Reports abound in the media about AI companies entering into licensing deals with organisations including media organisations and other image, video and content libraries to enable the use of content to train AI models.
These deals are being negotiated against a backdrop of uncertainty and litigation regarding the use of works for AI model training, and in the face of action from rightsholders to prevent content being used without consent. AI developers are increasingly looking to secure access to content, and to partner with third parties, amid reports of a decrease in the availability of publicly available material to train AI models.
AI model training and the use of IP protected content
The process of training AI large language models requires access to enormous amounts of content - including text, images, video and data. To date, many AI systems have been trained on publicly available content, with AI developers scraping the internet in order to train models.

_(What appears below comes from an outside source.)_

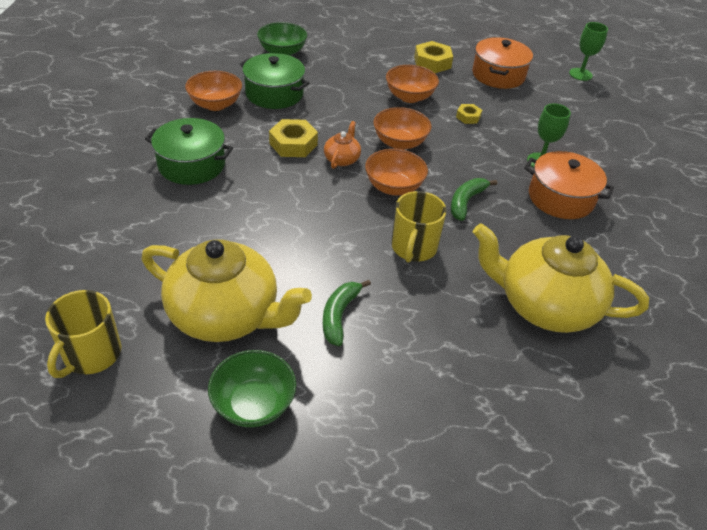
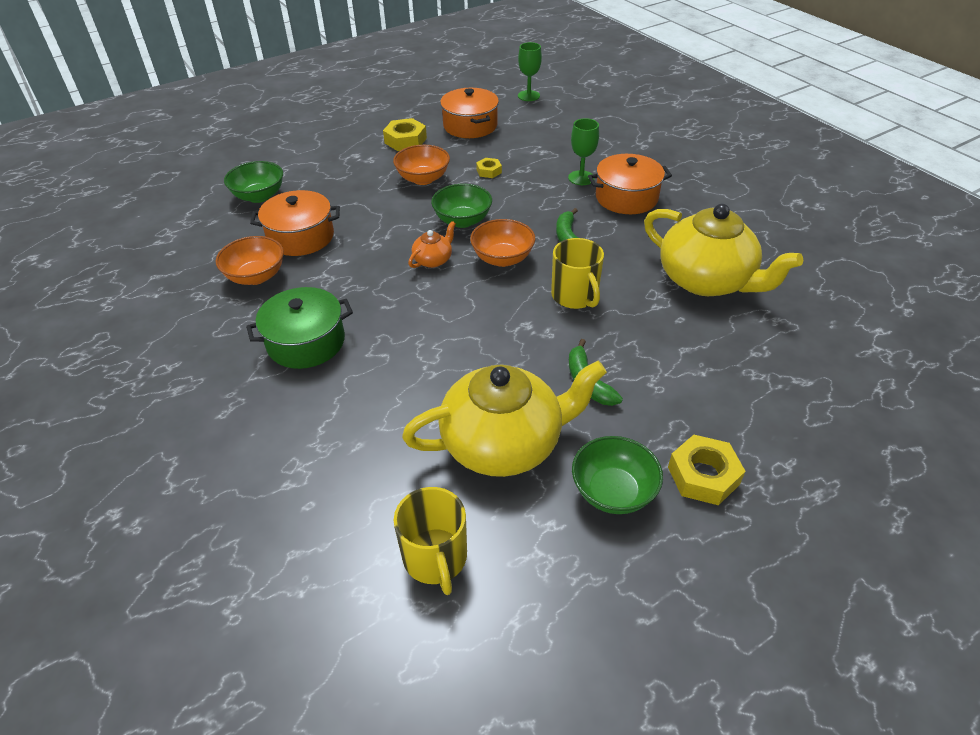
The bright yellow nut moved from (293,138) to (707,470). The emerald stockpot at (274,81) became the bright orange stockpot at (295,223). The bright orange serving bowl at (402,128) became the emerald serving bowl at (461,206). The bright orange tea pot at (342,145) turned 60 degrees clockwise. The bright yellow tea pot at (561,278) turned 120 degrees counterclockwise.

However, issues arise where content protected by IP rights including copyright is used without consent. There is a raft of litigation in this area in the US, while in the UK, Getty brought a case last year against Stability AI alleging infringement of its IP rights in relation to the training of the automatic image generator Stable Diffusion.
Aside from litigation, rightsholders are increasingly putting in place measures to prevent their works from being used without consent, including by setting up paywalls, changing terms of service and using robots.txt files on websites to block AI bots. On an EU level, the EU AI Act clarifies that providers of general purpose AI models will need to obtain authorisation to carry out text and data mining - a technique that may be used extensively in model training - where a rightsholder has reserved their rights to opt out of certain text and data mining – please see our article on this here.
Licensing deals
Amidst these developments, developers have been looking to contract with organisations to license content for AI model training.
The most widely reported deals in this space to date are with news publishers, and deals have been reported with a host of international news organisations including Associated Press, Axel Springer, Le Monde, the Financial Times, News Corp, Vox Media, the Atlantic, Time and Conde Nast. It isn’t just news publishers that are signing, however, and deals have also been reported with companies including Shutterstock and Reddit. Separately, there is a growing number of companies set up to license content for AI model training.
Developers will hope that these agreements can secure access to content and prevent litigation, while giving them a competitive edge against their rivals. Depending on the nature of each specific deal, they may also hope to leverage the brand power of the partnering organisations. There can also be practical benefits to taking a licence – for example, being able to stipulate the format of content.
Content providers will hope to monetize their IP, and to set clear parameters around what developers may use and for what purpose. They may also hope to direct traffic to their own sites and potentially to use the relevant AI technology for their own products and services. Given the uncertainties regarding the legal position, and the developing nature of the technology, we suspect there will continue to be debate among rightsholders as to whether to license, and the form this should take.
In the UK, the Society of Authors and the Creators Rights Alliance have both recently written open letters (see here and here) to AI developers to assert their rights. In both of these cases, they urge developers to agree terms with rightsholders, and point to the fact that licensing opportunities exist and are being developed.
It will be interesting to see how the market for licensing advances, and in particular how efforts to put in place collective licences may play out. As with everything AI the situation is developing at pace, and we look forward to seeing how this evolves.